A 1-cm cube of p-type silicon (ρ = 0.1Ω-cm) acquires a linear electron distribution in the x-direction, such that n = 10¹⁴/cm³ at one side and n = 10⁵/cm³ at the opposite side.

Wires are attached to the sides of the cube via ohmic contacts, and a 0.1mV voltage source is applied. Find the values of the electron, hole, and total currents that flow in the external circuit.

Homework Equations

ρ = R$\frac{A}{L}$ = $\frac{E}{J}$
E = $\frac{V}{L}$
J_e = qnμ_eE + qD_e$\frac{dn}{dx}$

J_h = qpμ_hE + qD_h$\frac{dp}{dx}$
i = $\frac{V}{R}$
n₀p₀ = n²_i

The Attempt at a Solution

I started by finding R:

R = ρ$\frac{L}{A}$ = (0.1Ω-cm)$\frac{(1cm)}{(1cm^{2})}$ = 0.1Ω

Then, the total current is:

I = $\frac{V}{R}$ = $\frac{(0.1mV)}{(0.1Ω)}$ = 1mA

p₀ = $\frac{n^{2}_{i}}{n_{0}}$ = $\frac{(1.5x10^{10})^{2}}{10^{14}}$ = 225x10⁴/cm³

p₁ = $\frac{n^{2}_{i}}{n_{1}}$ = $\frac{(1.5x10^{10})^{2}}{10^{5}}$ = 225x10¹³/cm³

Now, $\frac{dp}{dx}$ = 225x10¹³/cm⁴ and $\frac{dn}{dx}$ = -1x10¹⁴/cm⁴, since dx = 1cm.
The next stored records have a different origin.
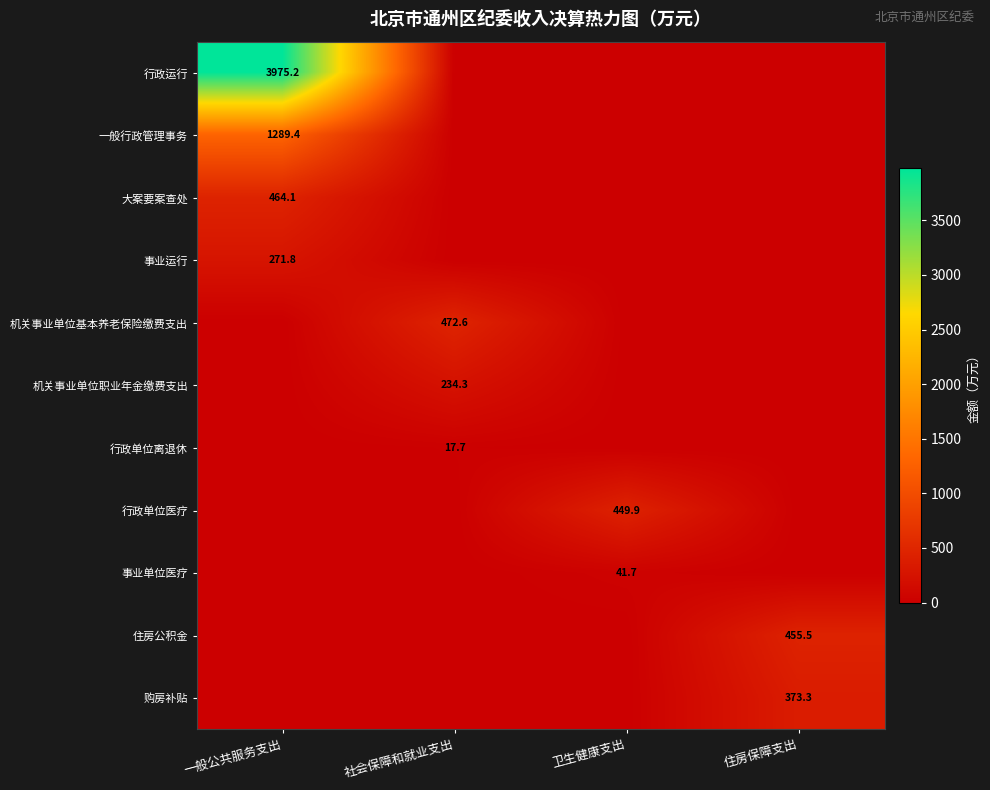

Is it true that 行政运行 equals 3975.2 at 一般公共服务支出?

True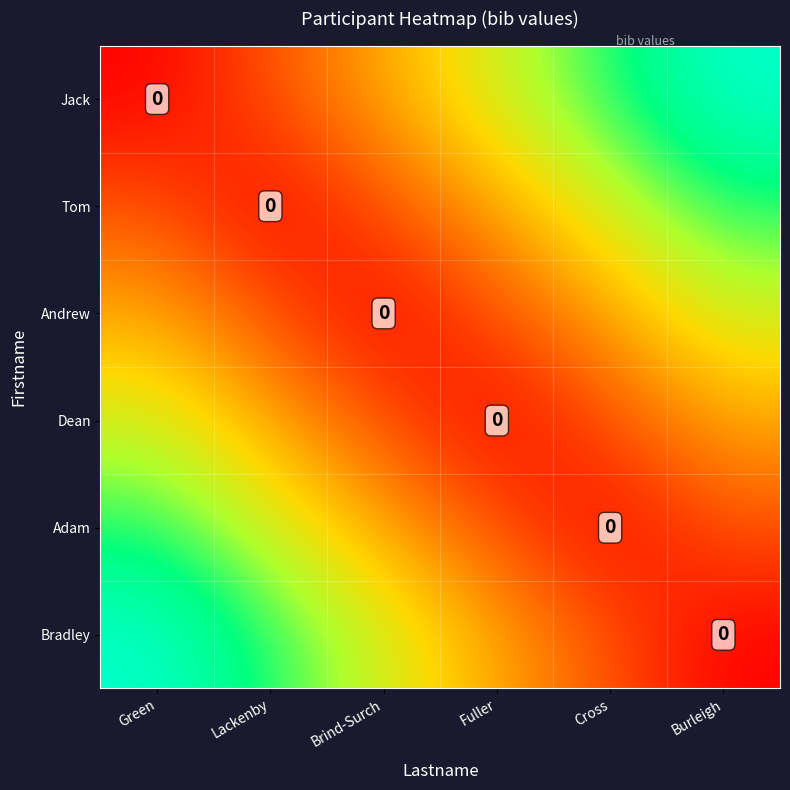

How many Andrew values are between 0 and 1?

6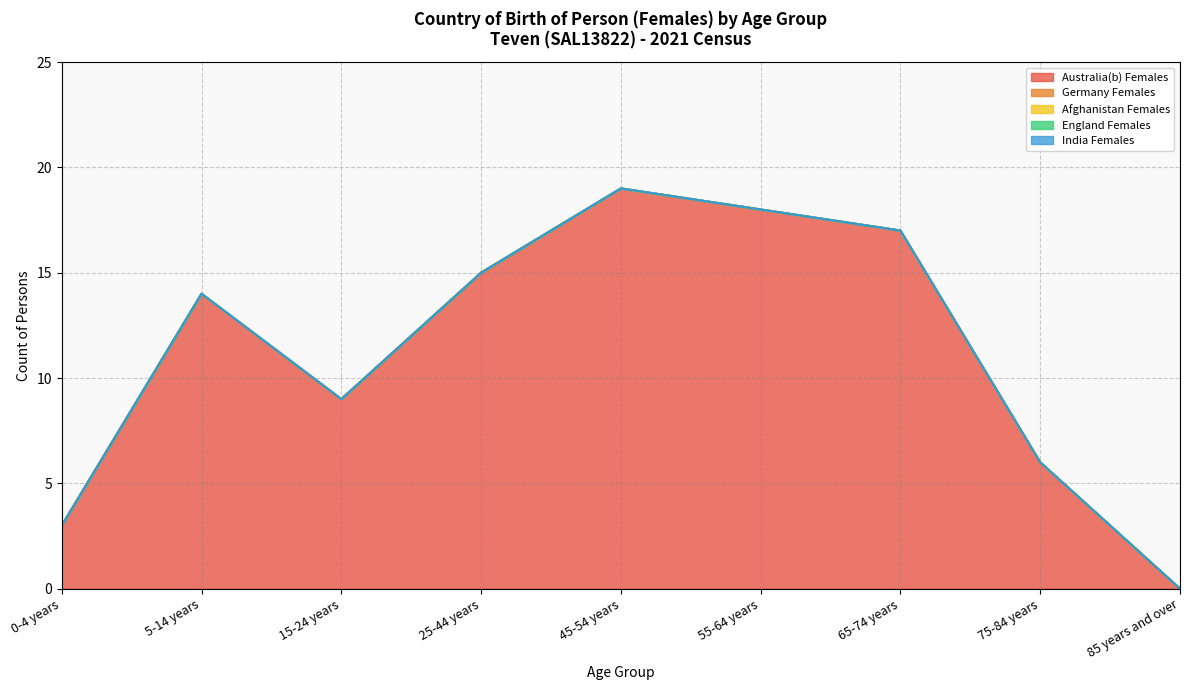

At which category is the sum across all series the highest?

45-54 years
Which values would I use for n and p in the following equations, assuming the above steps are correct?

J_e = qnμ_eE + qD_e$\frac{dn}{dx}$

J_h = qpμ_hE + qD_h$\frac{dp}{dx}$

 

[KataKoniK]

The values for n and p in the above equations would be n = 1014/cm3 and p = 105/cm3, as given in the problem statement. These values represent the electron and hole concentrations at the two opposite sides of the cube.